Searching for answers to why he was this way, he revealed that he had been sexually abused as a child and in his teens – abuse that he only told his first wife “for fear of being seen as weak.” He also blamed his father for leaving his mother when he was a young child.
Spurlock eventually admitted in 2017 that he may not have been religiously adhering to the McDonald’s menu during filming and that he had been drinking alcohol – heavily.
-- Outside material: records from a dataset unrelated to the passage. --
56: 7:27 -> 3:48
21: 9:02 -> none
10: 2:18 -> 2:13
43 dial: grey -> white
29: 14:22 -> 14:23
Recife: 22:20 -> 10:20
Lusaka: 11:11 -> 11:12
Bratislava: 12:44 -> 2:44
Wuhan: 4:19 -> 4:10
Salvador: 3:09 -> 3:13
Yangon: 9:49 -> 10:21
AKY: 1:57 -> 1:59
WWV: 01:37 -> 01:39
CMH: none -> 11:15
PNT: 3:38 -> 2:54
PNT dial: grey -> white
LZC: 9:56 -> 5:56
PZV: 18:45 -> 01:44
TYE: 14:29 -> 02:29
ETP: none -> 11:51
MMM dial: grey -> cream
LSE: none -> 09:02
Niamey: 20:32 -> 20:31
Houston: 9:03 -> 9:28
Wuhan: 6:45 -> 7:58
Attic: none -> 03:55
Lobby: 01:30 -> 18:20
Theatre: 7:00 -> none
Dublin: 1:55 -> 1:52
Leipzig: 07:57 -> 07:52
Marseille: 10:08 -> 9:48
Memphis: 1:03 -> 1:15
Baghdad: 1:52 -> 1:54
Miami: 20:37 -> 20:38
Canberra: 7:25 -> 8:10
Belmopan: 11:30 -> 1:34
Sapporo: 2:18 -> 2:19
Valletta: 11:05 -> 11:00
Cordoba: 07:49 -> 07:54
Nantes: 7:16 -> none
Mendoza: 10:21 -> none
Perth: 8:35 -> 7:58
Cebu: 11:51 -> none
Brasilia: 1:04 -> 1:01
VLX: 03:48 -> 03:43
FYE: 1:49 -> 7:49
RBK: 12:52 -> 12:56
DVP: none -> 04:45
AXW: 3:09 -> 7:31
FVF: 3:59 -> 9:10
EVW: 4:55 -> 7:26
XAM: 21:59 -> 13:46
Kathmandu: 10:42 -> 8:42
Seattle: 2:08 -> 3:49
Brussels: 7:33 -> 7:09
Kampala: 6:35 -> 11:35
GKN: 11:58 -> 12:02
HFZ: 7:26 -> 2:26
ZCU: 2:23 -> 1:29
The admission prompted Spurlock to quit his production company after publishing a stunningly candid #MeToo mea-culpa blog post in which he revealed his own past sexual misconduct and alcoholism. (Pictured with his second wife, Alex, in 2008).
He said he had been accused of rape in college – which he denied – and had dealt with a sexual harassment allegation made within his own production company. He also admitted to his serial ‘infidelity’.
“Or is it because I’ve been drinking consistently since I was thirteen?” he wondered. “I haven’t been sober in more than a week in thirty years, something our society does not shy away from or condemn, but which only served to fill the emotional hole inside me and the daily depression I faced.”
The post ended his career overnight — within days, YouTube reneged on a distribution deal to release “Super Size Me 2,” and all his other film and TV projects dried up.
But it was the alcohol revelations that angered fans the most.
Spurlock – who went to rehab because his business imploded – had admitted to being drunk almost the entire time he was making ‘Super Size Me’. It was a fact that could very well explain the fatty deposits in the liver, not to mention the shocks he reported.
His confessional post also made it clear that his “depression” predated the filming.
And yet, despite all this, he had expressly told a doctor on camera that he was not drinking alcohol at the time.
Spurlock declined to comment further on the matter, leading some to wonder how much else he might have lied.
His film survives him and is still often used as a teaching assistant in health classes at secondary schools. But maybe, like the 590-calorie Big Mac, it should come with a warning.